Here is what the Pope
said: «Being at the service
of dialogue and peace also means being truly determined to minimise
and, in the long term, to end the many armed conflicts throughout
our world. Here we have to ask ourselves: Why are deadly weapons
being sold to those who plan to inflict untold suffering on
individuals and society? Sadly, the answer, as we all know, is
simply for money: money that is drenched in blood, often innocent
blood. In the face of this shameful and culpable silence, it is our
duty to confront the problem and to stop the arms trade».
Pope Francis’ point
would have been more powerful and closer to the truth if he had
specified the US as the world’s biggest arms supplier whose top
clients include the dictatorships of Saudi Arabia and the other
Persian Gulf monarchies who together are committing heinous war
crimes in Yemen – at the very same time that he was speaking to
Congress. Francis should have condemned the US government for its
criminality in no uncertain terms. Yemen provides the irrefutable,
horrendous facts to support such a condemnation.
The Pope missed a
crucial opportunity to confront corrupt power.
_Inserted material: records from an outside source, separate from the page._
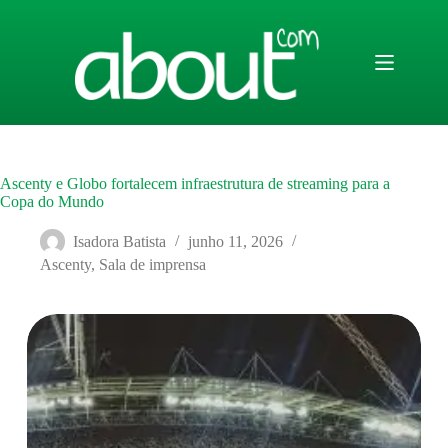
Pular
para
o
conteúdo
Ascenty e Globo fortalecem infraestrutura de streaming para a
Copa do Mundo
Isadora Batista
junho 11, 2026
Ascenty
,
Sala de imprensa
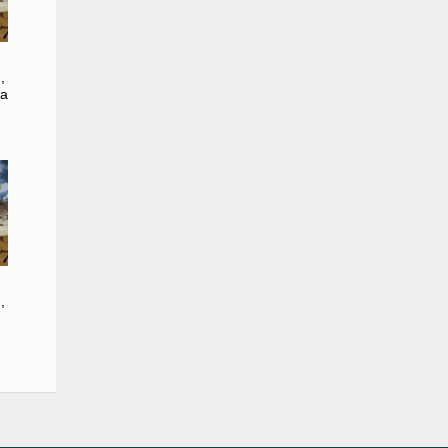
,
да
,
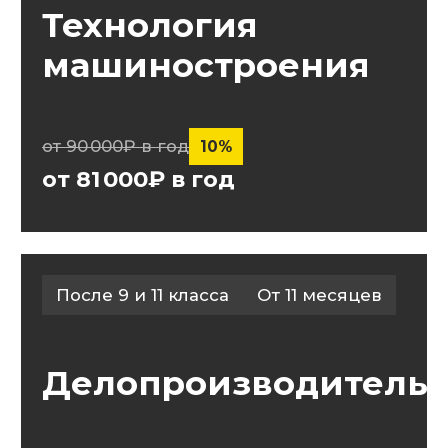
и сопровождение
информационных
систем
от 90 000₽ в год
10%
от 81 000₽ в год
Подберите мне программу
Стоимость
обучения
7 500
Рассрочка от
₽/мес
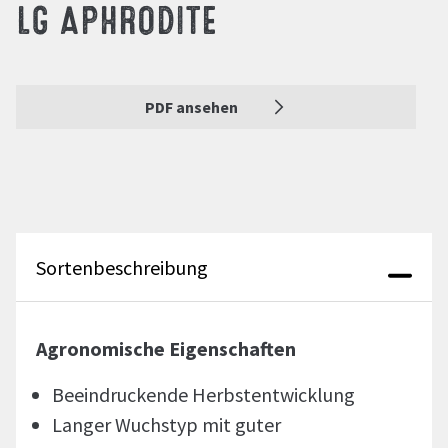
LG APHRODITE
PDF ansehen
Sortenbeschreibung
Agronomische Eigenschaften
Beeindruckende Herbstentwicklung
Langer Wuchstyp mit guter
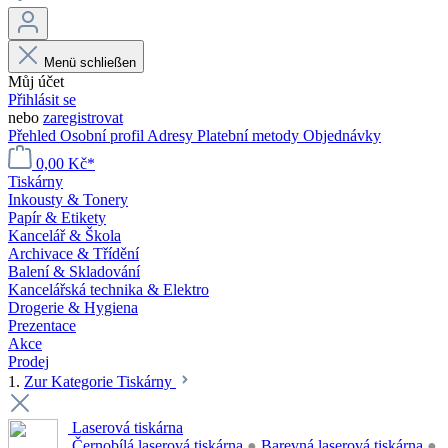
Menü schließen
Můj účet
Přihlásit se
nebo
zaregistrovat
Přehled
Osobní profil
Adresy
Platební metody
Objednávky
0,00 Kč*
Tiskárny
Inkousty & Tonery
Papír & Etikety
Kancelář & Škola
Archivace & Třídění
Balení & Skladování
Kancelářská technika & Elektro
Drogerie & Hygiena
Prezentace
Akce
Prodej
1.
Zur Kategorie Tiskárny
Laserová tiskárna
Černobílá laserová tiskárna
●
Barevná laserová tiskárna
●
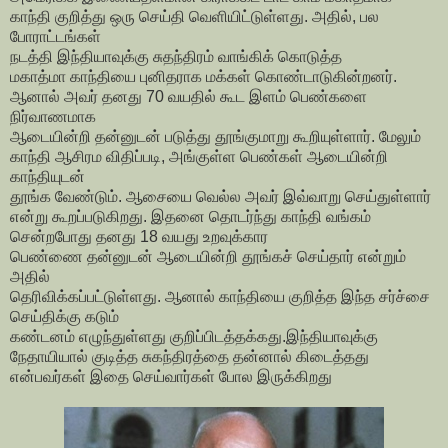
காந்தி குறித்து ஒரு செய்தி வெளியிட்டுள்ளது. அதில், பல
போராட்டங்கள்
நடத்தி இந்தியாவுக்கு சுதந்திரம் வாங்கிக் கொடுத்த
மகாத்மா காந்தியை புனிதராக மக்கள் கொண்டாடுகின்றனர்.
ஆனால் அவர் தனது 70 வயதில் கூட இளம் பெண்களை
நிர்வாணமாக
ஆடையின்றி தன்னுடன் படுத்து தூங்குமாறு கூறியுள்ளார். மேலும்
காந்தி ஆசிரம விதிப்படி, அங்குள்ள பெண்கள் ஆடையின்றி
காந்தியுடன்
தூங்க வேண்டும். ஆசையை வெல்ல அவர் இவ்வாறு செய்துள்ளார்
என்று கூறப்படுகிறது. இதனை தொடர்ந்து காந்தி வங்கம்
சென்றபோது தனது 18 வயது உறவுக்கார
பெண்ணை தன்னுடன் ஆடையின்றி தூங்கச் செய்தார் என்றும்
அதில்
தெரிவிக்கப்பட்டுள்ளது. ஆனால் காந்தியை குறித்த இந்த சர்ச்சை
செய்திக்கு கடும்
கண்டனம் எழுந்துள்ளது குறிப்பிடத்தக்கது.இந்தியாவுக்கு
நேதாயியால் குடித்த சுகந்திரத்தை தன்னால் கிடைத்தது
என்பவர்கள் இதை செய்வார்கள் போல இருக்கிறது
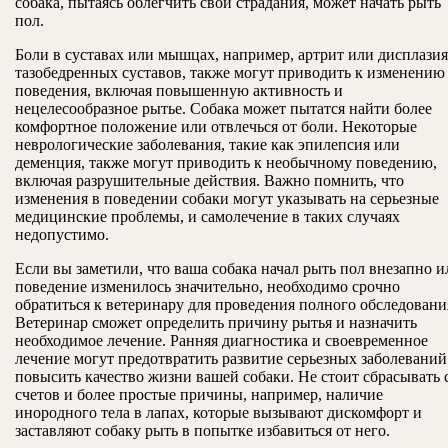
собака, пытаясь облегчить свои страдания, может начать рыть
пол.
Боли в суставах или мышцах, например, артрит или дисплазия
тазобедренных суставов, также могут приводить к изменению
поведения, включая повышенную активность и
нецелесообразное рытье. Собака может пытатся найти более
комфортное положение или отвлечься от боли. Некоторые
неврологические заболевания, такие как эпилепсия или
деменция, также могут приводить к необычному поведению,
включая разрушительные действия. Важно помнить, что
изменения в поведении собаки могут указывать на серьезные
медицинские проблемы, и самолечение в таких случаях
недопустимо.
Если вы заметили, что ваша собака начал рыть пол внезапно и
поведение изменилось значительно, необходимо срочно
обратиться к ветеринару для проведения полного обследовани
Ветеринар сможет определить причину рытья и назначить
необходимое лечение. Ранняя диагностика и своевременное
лечение могут предотвратить развитие серьезных заболеваний
повысить качество жизни вашей собаки. Не стоит сбрасывать 
счетов и более простые причины, например, наличие
инородного тела в лапах, которые вызывают дискомфорт и
заставляют собаку рыть в попытке избавиться от него.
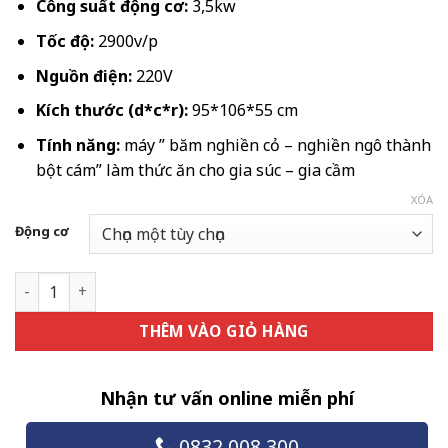
9.450.000 ₫
Công suất động cơ:
3,5kw
đến
Tốc độ:
2900v/p
12.232.500 
Nguồn điện:
220V
Kích thước (d*c*r):
95*106*55 cm
Tính năng:
máy ” băm nghiền cỏ – nghiền ngô thành
bột cám” làm thức ăn cho gia súc – gia cầm
XÓA
Động cơ
Máy băm nghiền cỏ C300 số lượng
THÊM VÀO GIỎ HÀNG
Nhận tư vấn online miễn phí
0832.008.300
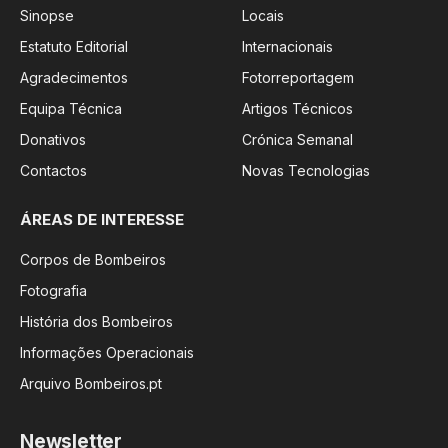
Sinopse
Locais
Estatuto Editorial
Internacionais
Agradecimentos
Fotorreportagem
Equipa Técnica
Artigos Técnicos
Donativos
Crónica Semanal
Contactos
Novas Tecnologias
ÁREAS DE INTERESSE
Corpos de Bombeiros
Fotografia
História dos Bombeiros
Informações Operacionais
Arquivo Bombeiros.pt
Newsletter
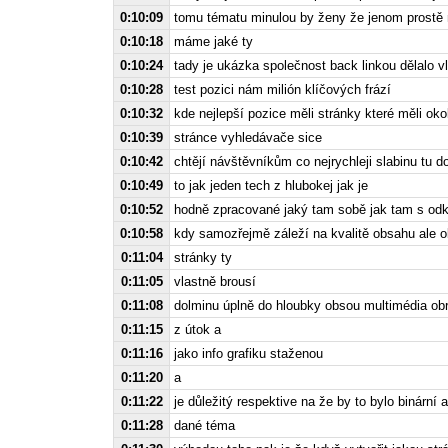
0:10:09
tomu tématu minulou by ženy že jenom prostě 
0:10:18
máme jaké ty
0:10:24
tady je ukázka společnost back linkou dělalo v
0:10:28
test pozici nám milión klíčových frází
0:10:32
kde nejlepší pozice měli stránky které měli oko
0:10:39
stránce vyhledávače sice
0:10:42
chtějí návštěvníkům co nejrychleji slabinu tu d
0:10:49
to jak jeden tech z hlubokej jak je
0:10:52
hodně zpracované jaký tam sobě jak tam s od
0:10:58
kdy samozřejmě záleží na kvalitě obsahu ale o
0:11:04
stránky ty
0:11:05
vlastně brousí
0:11:08
dolminu úplně do hloubky obsou multimédia obr
0:11:15
z útok a
0:11:16
jako info grafiku staženou
0:11:20
a
0:11:22
je důležitý respektive na že by to bylo binární 
0:11:28
dané téma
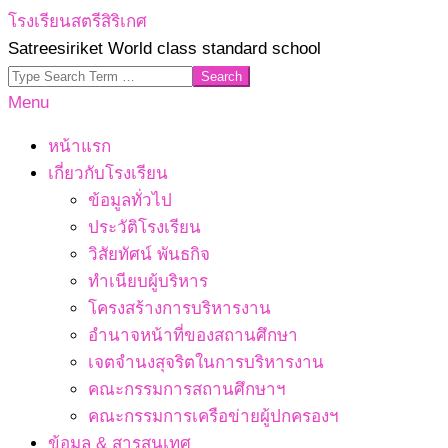
Skip
โรงเรียนสตรีสิริเกศ
to
Satreesiriket World class standard school
content
Search
Primary
Menu
Navigation
หน้าแรก
Menu
เกี่ยวกับโรงเรียน
ข้อมูลทั่วไป
ประวัติโรงเรียน
วิสัยทัศน์ พันธกิจ
ทำเนียบผู้บริหาร
โครงสร้างการบริหารงาน
อำนาจหน้าที่ของสถานศึกษา
เจตจํานงสุจริตในการบริหารงาน
คณะกรรมการสถานศึกษาฯ
คณะกรรมการเครือข่ายผู้ปกครองฯ
ข้อมูล & สารสนเทศ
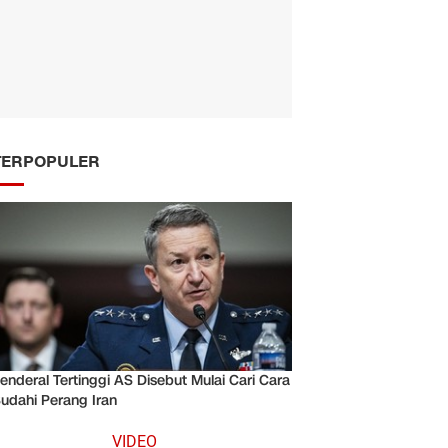
TERPOPULER
enderal Tertinggi AS Disebut Mulai Cari Cara
udahi Perang Iran
VIDEO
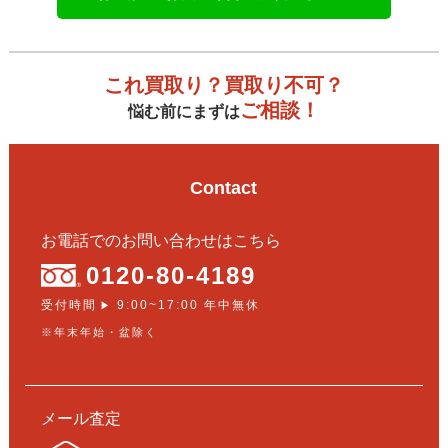
これ買取り？買取り不可？
ご相談！
悩む前にまずは
Contact
お電話でのお問い合わせはこちら
0120-80-4189
受付時間
9:00~17:00 年中無休
▶
※年末年始・盆除く
メール査定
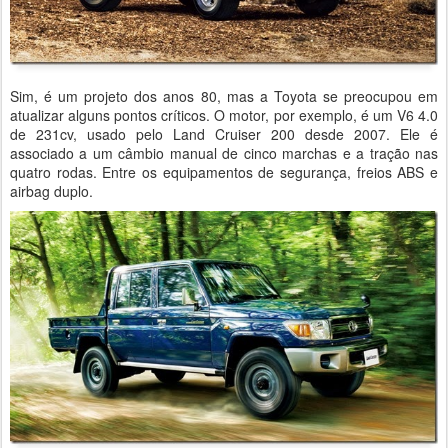
Sim, é um projeto dos anos 80, mas a Toyota se preocupou em
atualizar alguns pontos críticos. O motor, por exemplo, é um V6 4.0
de 231cv, usado pelo Land Cruiser 200 desde 2007. Ele é
associado a um câmbio manual de cinco marchas e a tração nas
quatro rodas. Entre os equipamentos de segurança, freios ABS e
airbag duplo.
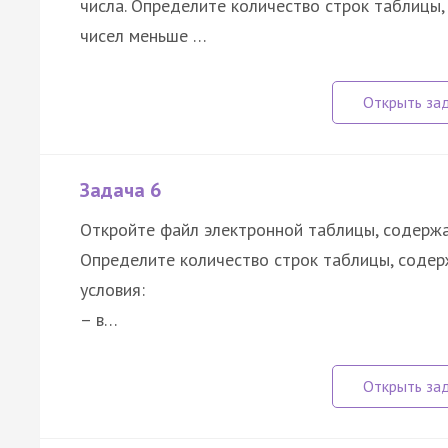
числа. Определите количество строк таблицы
чисел меньше …
Задача 6
Откройте файл электронной таблицы, содержа
Определите количество строк таблицы, содер
условия:
– в…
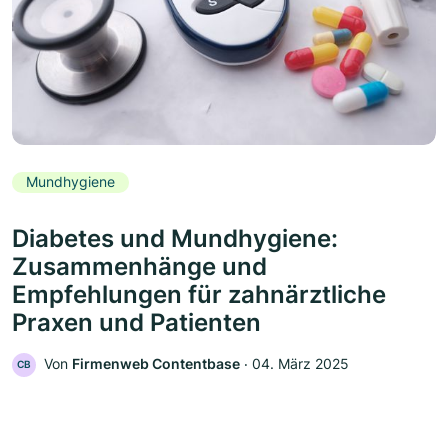
Mundhygiene
Diabetes und Mundhygiene:
Zusammenhänge und
Empfehlungen für zahnärztliche
Praxen und Patienten
Von
Firmenweb Contentbase
‧
04. März 2025
CB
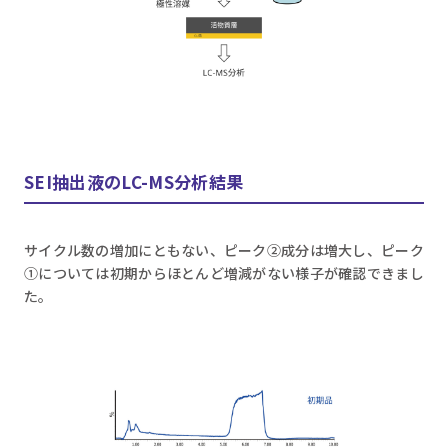
SEI抽出液のLC-MS分析結果
サイクル数の増加にともない、ピーク②成分は増大し、ピーク
①については初期からほとんど増減がない様子が確認できまし
た。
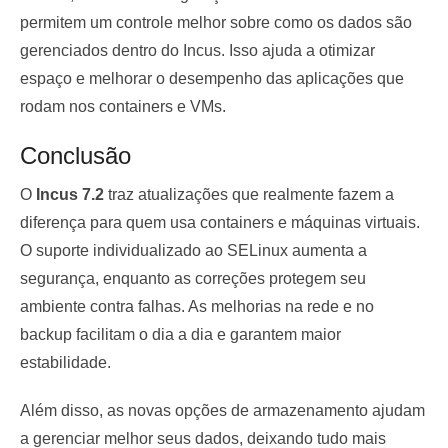
permitem um controle melhor sobre como os dados são
gerenciados dentro do Incus. Isso ajuda a otimizar
espaço e melhorar o desempenho das aplicações que
rodam nos containers e VMs.
Conclusão
O
Incus 7.2
traz atualizações que realmente fazem a
diferença para quem usa containers e máquinas virtuais.
O suporte individualizado ao SELinux aumenta a
segurança, enquanto as correções protegem seu
ambiente contra falhas. As melhorias na rede e no
backup facilitam o dia a dia e garantem maior
estabilidade.
Além disso, as novas opções de armazenamento ajudam
a gerenciar melhor seus dados, deixando tudo mais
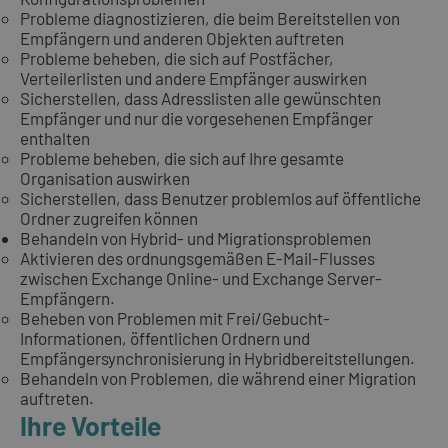
Probleme diagnostizieren, die beim Bereitstellen von
Empfängern und anderen Objekten auftreten
Probleme beheben, die sich auf Postfächer,
Verteilerlisten und andere Empfänger auswirken
Sicherstellen, dass Adresslisten alle gewünschten
Empfänger und nur die vorgesehenen Empfänger
enthalten
Probleme beheben, die sich auf Ihre gesamte
Organisation auswirken
Sicherstellen, dass Benutzer problemlos auf öffentliche
Ordner zugreifen können
Behandeln von Hybrid- und Migrationsproblemen
Aktivieren des ordnungsgemäßen E-Mail-Flusses
zwischen Exchange Online- und Exchange Server-
Empfängern.
Beheben von Problemen mit Frei/Gebucht-
Informationen, öffentlichen Ordnern und
Empfängersynchronisierung in Hybridbereitstellungen.
Behandeln von Problemen, die während einer Migration
auftreten.
Ihre Vorteile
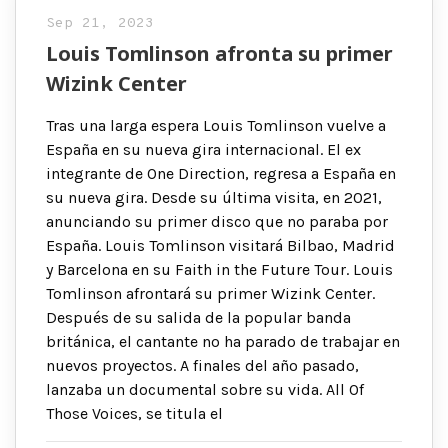
Sep 21, 2023
Louis Tomlinson afronta su primer
Wizink Center
Tras una larga espera Louis Tomlinson vuelve a
España en su nueva gira internacional. El ex
integrante de One Direction, regresa a España en
su nueva gira. Desde su última visita, en 2021,
anunciando su primer disco que no paraba por
España. Louis Tomlinson visitará Bilbao, Madrid
y Barcelona en su Faith in the Future Tour. Louis
Tomlinson afrontará su primer Wizink Center.
Después de su salida de la popular banda
británica, el cantante no ha parado de trabajar en
nuevos proyectos. A finales del año pasado,
lanzaba un documental sobre su vida. All Of
Those Voices, se titula el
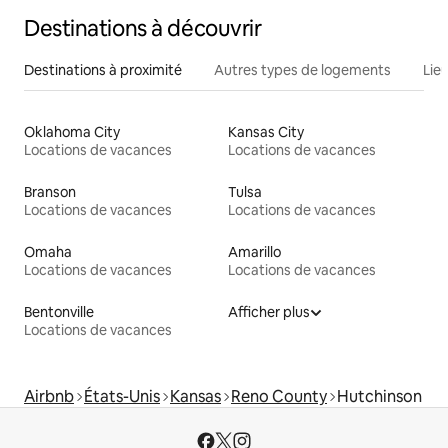
Destinations à découvrir
Destinations à proximité
Autres types de logements
Lie
Oklahoma City
Kansas City
Locations de vacances
Locations de vacances
Branson
Tulsa
Locations de vacances
Locations de vacances
Omaha
Amarillo
Locations de vacances
Locations de vacances
Bentonville
Afficher plus
Locations de vacances
Airbnb
États-Unis
Kansas
Reno County
Hutchinson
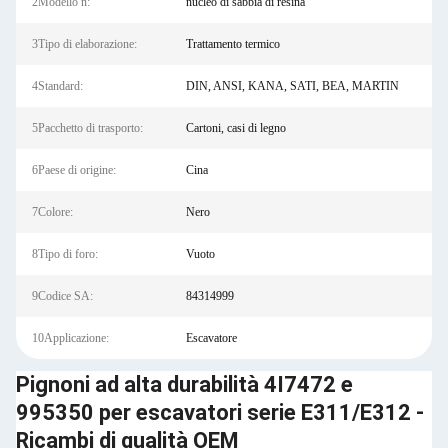
2Modello n:
nucleo di sabbia di resina
3Tipo di elaborazione:
Trattamento termico
4Standard:
DIN, ANSI, KANA, SATI, BEA, MARTIN
5Pacchetto di trasporto:
Cartoni, casi di legno
6Paese di origine:
Cina
7Colore:
Nero
8Tipo di foro:
Vuoto
9Codice SA:
84314999
10Applicazione:
Escavatore
Pignoni ad alta durabilità 4I7472 e
995350 per escavatori serie E311/E312 -
Ricambi di qualità OEM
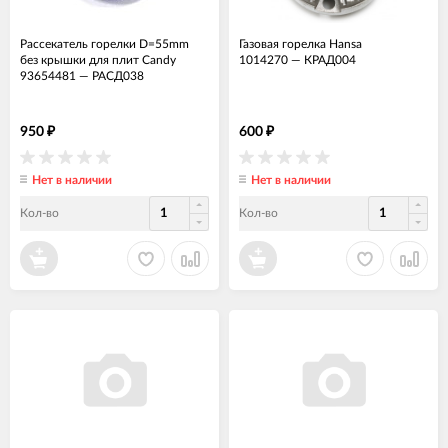
Рассекатель горелки D=55mm
Газовая горелка Hansa
без крышки для плит Candy
1014270
—
КРАД004
93654481
—
РАСД038
950
600
₽
₽
Нет в наличии
Нет в наличии
Кол-во
Кол-во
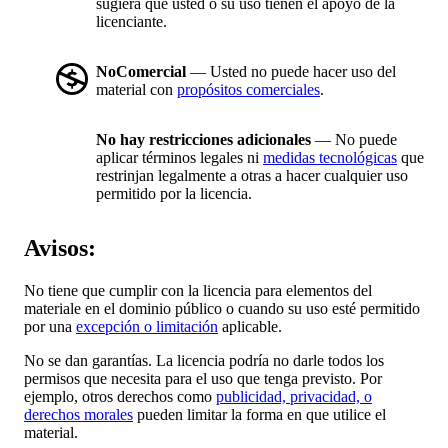
sugiera que usted o su uso tienen el apoyo de la
licenciante.
NoComercial
— Usted no puede hacer uso del
material con
propósitos comerciales
.
No hay restricciones adicionales
— No puede
aplicar términos legales ni
medidas tecnológicas
que
restrinjan legalmente a otras a hacer cualquier uso
permitido por la licencia.
Avisos:
No tiene que cumplir con la licencia para elementos del
materiale en el dominio público o cuando su uso esté permitido
por una
excepción o limitación
aplicable.
No se dan garantías. La licencia podría no darle todos los
permisos que necesita para el uso que tenga previsto. Por
ejemplo, otros derechos como
publicidad, privacidad, o
derechos morales
pueden limitar la forma en que utilice el
material.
His vacuity only
serves to obscure the bloodied hands of the perpetrator.
Following his speech
on Capitol Hill, the New York Times
reported thus: «Pope Francis, the spiritual leader of 1.2
billion Catholics, challenged Congress, and by extension the
mightiest nation in the world, on Thursday to break out of its cycle
of paralysis and use its power to heal the ‘open wounds’of a planet
torn by hatred, greed, poverty and pollution».
So, according to the
top US media outlet, the Pope is urging Washington to «heal the
world». In other words, the Pontiff ends up reinforcing arrogant
American «exceptionalism» as a delusion that the nation is a force
for good, instead of being a rampant source of violence across the
globe.
Pope Francis may be a
breath of fresh air compared with his predecessors from his humble
embrace of the poor and socially marginalised.
But he still retains
the stench of sycophancy towards the world’s biggest criminal
state-sponsor of war and terrorism. God Bless America indeed.